私達は生まれたからには老い、病み、死んでいかねばなりません。釈尊は二十九歳の時に諸行無常が他人事でなく、わが身のことだと深く感じる次のような出来事がありました。
あるとき皇太子時代の釈尊が東門から城を出ると老いに苦しむ人をご覧になりました。つぎに南門から城を出ると病に苦しむ人を見ました。さらに西門からは死者を送る葬列にあいました。諸行無常の前にはすべてが失われてしまうことに気付いた釈尊は、皇太子として国で一番の金銭、名誉、権力、健康を手に入れ、美しい妃と世継ぎを持ちながらも深く悩まれていました。最後に北門から出ると老病死を超える道を求める出家者に出遇い、これこそ自分が求めるものだと感じ、皇太子の位を捨てて出家をしました。これは釈尊個人のことではなく、老病死に悩む私たちを代表して、老病死を超える道を釈尊が求められたこととして伝えられてきました。

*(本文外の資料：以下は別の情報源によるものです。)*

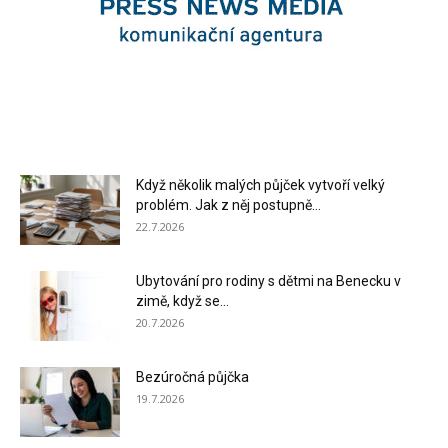
Když několik malých půjček vytvoří velký
problém. Jak z něj postupně...
22.7.2026
Ubytování pro rodiny s dětmi na Benecku v
zimě, když se...
20.7.2026
Bezúročná půjčka
19.7.2026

『大無量寿経』には、金の鎖につながれて宮殿から出ることはできないが、皇太子のようにすべての欲望が叶う環境があれば、あなたはそれを求めるかと問いが出されています。ただし条件として、三つの宝(仏・法・法の友達)に会えないことが記されています。
ある国からアメリカに亡命した人が、アメリカは私の国と比べて物質的に恵まれていて、自由があふれている。しかし彼らはそのことには決して気付かないだろうと述べました。それはこの環境を当たり前にし、かえって欲によって苦しめられていることを示しています。宮殿の金の鎖とは、欲望に自縄自縛されること、三つの宝とは私の本当の願いやすがたに気付かせる鏡の役割を示しています。
この問いに対して弥勒菩薩が代表して「鎖を引きちぎって自由を求めます」と述べると、釈尊は「もろもろの衆生もまたまたかくのごとし」と述べ、人々の本当の願いも欲の満足ではないことを教えます。それでは本当の願いとはなんでしょうか。
現代ではアンチエイジングという名前で老病死を遠ざけようとしてサプリメントなどを用いますが、隋の時代の中国人はこのことを長生不死の仙術と呼んでいました。曇鸞大師という僧は、仏教を明らかにして人を助けるには長生きしなければと考えて、陶弘景という仙人から長生不死の仙術を学びました。しかし西域から来ていた菩提流支という僧は、限りあるいのちを迷いのまま伸ばすのではなく、真実の長生不死を求めよ。それは無量寿仏(阿弥陀仏)に帰依することだと教えられ、曇鸞大師は過ちに気が付き仙術を焼き捨て無量寿仏に帰依しました。
いのちは長さだけではなく深さがあります。諸行無常の生を全うし、生きていて良かったといえる生き甲斐を釈尊に学んでいきませんか。